Usually, I would call contemporary YA a bit of a touch and go gene for me. I have some great experiences but also find a lot of the story-lines very similar, a lack of representation and insta-love that puts me off pretty much straight away. But recently I've had a really good run of them, and this read was yet another one I enjoyed!

SOURCE: Bought
TYPE: Paperback

TITLE: Under Rose-Tainted Skies
AUTHOR: Louise Gornall
SERIES: --
PUBLISHER: 
Chicken House
PAGES: 272
GENRE: Young Adult, Romance, Contemporary

RATING: 4.5/5 Stars


Blurb:
Agoraphobia confines Norah to the house she shares with her mother.
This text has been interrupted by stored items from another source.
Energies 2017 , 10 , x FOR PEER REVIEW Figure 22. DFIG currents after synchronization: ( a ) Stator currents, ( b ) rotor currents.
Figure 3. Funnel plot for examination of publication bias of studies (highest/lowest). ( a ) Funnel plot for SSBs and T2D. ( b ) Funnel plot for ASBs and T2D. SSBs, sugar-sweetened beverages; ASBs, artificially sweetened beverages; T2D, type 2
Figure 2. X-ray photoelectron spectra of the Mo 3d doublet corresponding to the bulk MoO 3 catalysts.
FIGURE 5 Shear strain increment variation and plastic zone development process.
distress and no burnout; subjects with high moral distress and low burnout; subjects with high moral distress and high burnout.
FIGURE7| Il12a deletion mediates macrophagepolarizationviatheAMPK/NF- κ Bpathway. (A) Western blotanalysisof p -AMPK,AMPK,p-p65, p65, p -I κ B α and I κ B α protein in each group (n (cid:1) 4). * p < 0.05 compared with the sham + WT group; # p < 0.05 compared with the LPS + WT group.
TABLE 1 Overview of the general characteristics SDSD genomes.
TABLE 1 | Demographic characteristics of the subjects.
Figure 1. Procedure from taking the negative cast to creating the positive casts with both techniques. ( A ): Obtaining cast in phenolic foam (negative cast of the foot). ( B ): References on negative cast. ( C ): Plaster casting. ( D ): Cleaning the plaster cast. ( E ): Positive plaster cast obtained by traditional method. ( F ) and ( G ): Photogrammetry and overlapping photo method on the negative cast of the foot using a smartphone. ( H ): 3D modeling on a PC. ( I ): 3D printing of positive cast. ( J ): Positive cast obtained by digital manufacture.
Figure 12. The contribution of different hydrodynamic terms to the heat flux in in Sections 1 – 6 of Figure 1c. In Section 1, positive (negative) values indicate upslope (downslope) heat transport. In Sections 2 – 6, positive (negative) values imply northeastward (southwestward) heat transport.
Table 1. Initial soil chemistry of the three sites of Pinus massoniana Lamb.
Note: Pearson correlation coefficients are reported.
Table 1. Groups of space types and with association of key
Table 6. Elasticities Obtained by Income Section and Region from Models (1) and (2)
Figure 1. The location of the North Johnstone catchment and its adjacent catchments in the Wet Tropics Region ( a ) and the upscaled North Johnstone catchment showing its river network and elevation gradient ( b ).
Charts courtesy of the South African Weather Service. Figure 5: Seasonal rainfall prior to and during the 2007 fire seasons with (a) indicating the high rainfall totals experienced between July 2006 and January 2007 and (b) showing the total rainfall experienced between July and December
For her, the outside is sky glimpsed through glass, or a gauntlet to run between home and car. But a chance encounter on the doorstep changes everything: Luke, her new neighbour. Norah is determined to be the girl she thinks Luke deserves: a ‘normal’ girl, her skies unfiltered by the lens of mental illness. Instead, her love and bravery opens a window to unexpected truths...


What I Liked:
  • There were so many aspects of this book that I enjoyed! More than anything, I loved the focus that Gornall gave to mental health: in particular, OCD, Agoraphobia and self harm. I realised in fact that I have never read a book that focuses on self harm which is disappointing because it's an issue that a lot of teens face nowadays and I think should be properly discussed. I don't have Agoraphobia or severe OCD like Norah but the anxiety thing was 100% spot on, that's for sure. Also, bonus points for the positive outlook on therapy!
  • I really did have a lot of love for the romance in this book, and that's a great compliment from me because that genre is not something I usually enjoy all that much. Luke was absolutely adorable and really meshed well with Norah. I loved the cute letters through the post box and his unstoppable enthusiasm and understanding of Norah's situation AND the fact that Luke wasn't there to 'cure' her. In fact in some ways, he made things worse. His backstory made for an interesting read too. Norah was likeable enough as an MC and I was impressed that Gornall put so much development into all her characters (except maybe Amy, who definitely fit a 'trope').
What I Disliked:
  • There were a couple of issues with this book that stopped me from giving it the full five stars, and they mostly arose from the ending...or lack of. I understand that mental illness doesn't just stop and life goes on, but the whole someone breaking in thing felt a little forced and bizarre and the recovery from the hospital didn't satisfy like the rest of the book had. It didn't address the self-harm, nor did it give any 'where do we go from here' hints. 
Overall Conclusion:
This book definitely lives up to the hype it's been receiving in the Blogosphere and I'm glad that I ended up enjoying it so much. Don't be fooled by it's pretty pink cover, this book goes dark when it needs to and I think it will be triggering for some people that read it. However, it covers a lot of important issues really well and does a wonderful job of introducing a cute romance story-line in the process. I just wish that the ending had been as well thought out as the rest of the book!